Saturday, December 29, 2007
My first reaction to Michael's call for higher taxes on beer and wine was to knock off a witty post to the effect that my good and Catholic friend Michael had been kidnapped by aliens from the Planet Puritron, from the galaxy of Prohibitia, and is now part of a plot to use the resources of Catholic Social Thought to advance decidedly non-Catholic (i.e., tee-totalling) aims.
But I decided against that. More seriously, folks . . .
I agree with Michael that, as a rule, it seems the costs (broadly understood) of behavior should fall on those who engage in the behavior. Of course, we'd also want to ask whether the benefits of the behavior in question are similarly internalized; if someone is dispensing benefits (for which she is not being compensated) through her behavior, she might have a decent argument against bearing the full costs of that behavior. This might be a relevant distinction between tobacco -- which benefits no one besides the immediate user -- and alcohol, which does. (I take it that sociability, conviviality, and well run dinner-parties are good things. Second-hand smoke is not.)
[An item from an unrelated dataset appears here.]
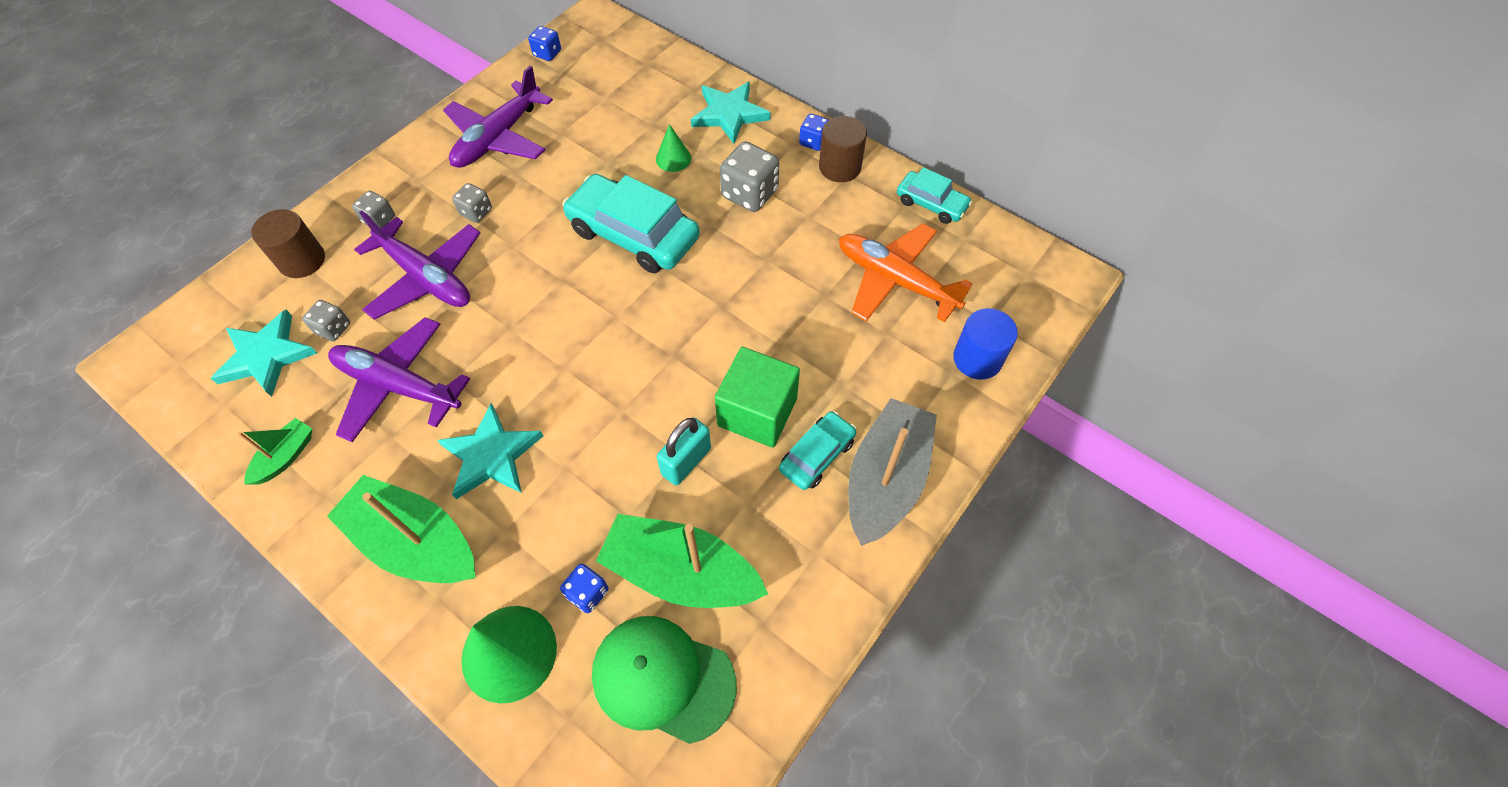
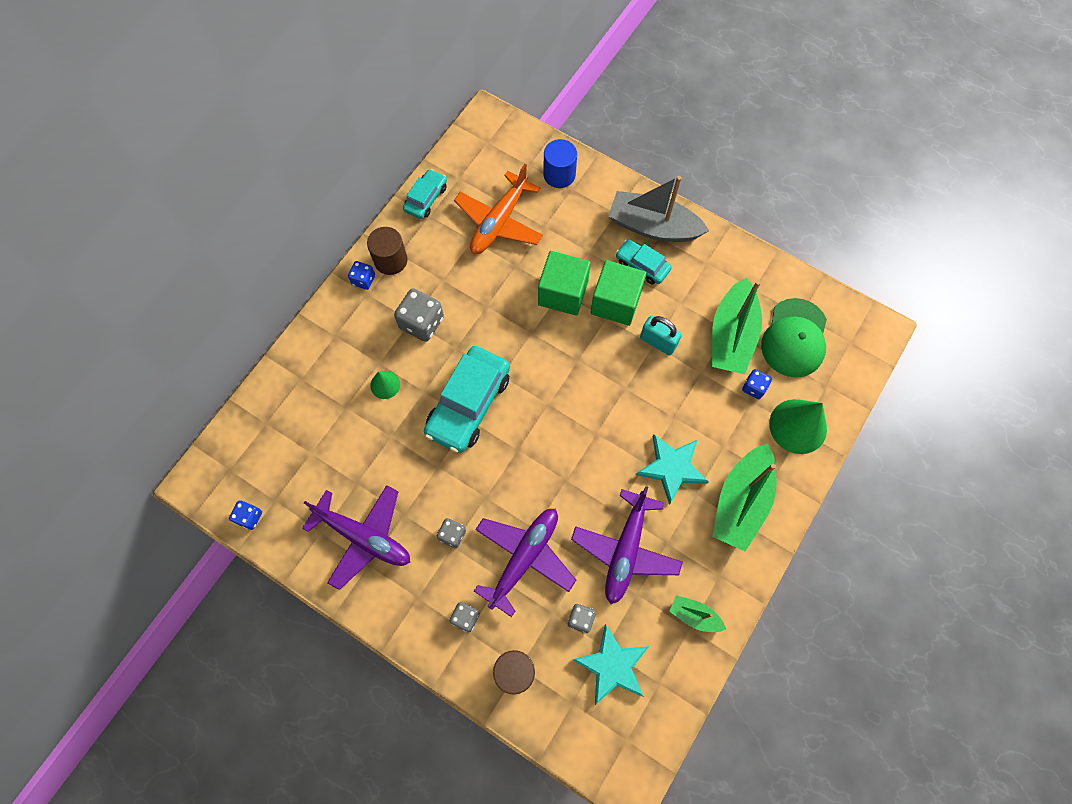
camera: 95 degrees left, 10 degrees up
turquoise star [691,82,771,144] -> none
none -> green cube [538,251,591,316]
Beyond that -- and I'll defer to tax-policy jocks on this one -- it is my understanding that many tax-experts question the wisdom and utility of using targeted taxes -- as opposed to other means -- to raise the costs of particular behaviors, in the hopes of changing those behaviors. But -- to be clear -- I don't know enough about the issue to make me confident that using targeted taxes in this way is, generally, unwise.